WHAT YOU WILL DO:
Please transcribe the buckwheat pancake recipe below word for word, keeping every heading, line, and number.

SELECTED EXTRACT:
Description
These fluffy buckwheat pancakes are light, tender, and naturally wholesome. With a nutty flavor and subtle sweetness, they’re perfect for slow mornings.
Ingredients
1 cup (120g) buckwheat flour
1/2 cup (65g) all-purpose or GF flour
1 1/4 cups (295ml) milk (dairy or non-dairy)
2 tbsp lemon juice or white vinegar
4 tbsp (56g) unsalted butter, melted (plus more for skillet)
1 tbsp sugar
3/4 tsp baking soda
1/2 tsp sea salt
1 large egg
1 tsp vanilla extract
Instructions
1. Combine milk and lemon juice in a bowl. Let sit 5 minutes.
2. Whisk flours, sugar, baking soda, and salt in a large bowl.
3. Whisk egg and vanilla into the milk mixture.
4. Pour milk mixture and melted butter into the dry ingredients.
5. Stir until just combined; some lumps are okay.

DATASET EXTRACT:
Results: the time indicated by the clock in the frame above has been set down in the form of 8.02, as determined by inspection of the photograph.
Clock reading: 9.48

* * *

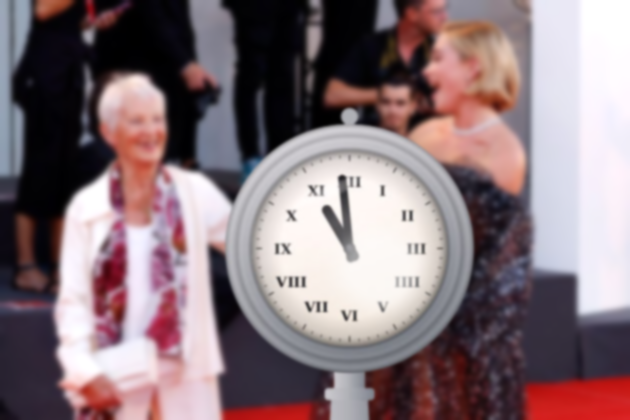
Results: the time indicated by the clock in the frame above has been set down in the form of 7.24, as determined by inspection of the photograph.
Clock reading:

TASK OUTPUT:
Description
These fluffy buckwheat pancakes are light, tender, and naturally wholesome. With a nutty flavor and subtle sweetness, they’re perfect for slow mornings.
Ingredients
1 cup (120g) buckwheat flour
1/2 cup (65g) all-purpose or GF flour
1 1/4 cups (295ml) milk (dairy or non-dairy)
2 tbsp lemon juice or white vinegar
4 tbsp (56g) unsalted butter, melted (plus more for skillet)
1 tbsp sugar
3/4 tsp baking soda
1/2 tsp sea salt
1 large egg
1 tsp vanilla extract
Instructions
1. Combine milk and lemon juice in a bowl. Let sit 5 minutes.
2. Whisk flours, sugar, baking soda, and salt in a large bowl.
3. Whisk egg and vanilla into the milk mixture.
4. Pour milk mixture and melted butter into the dry ingredients.
5. Stir until just combined; some lumps are okay.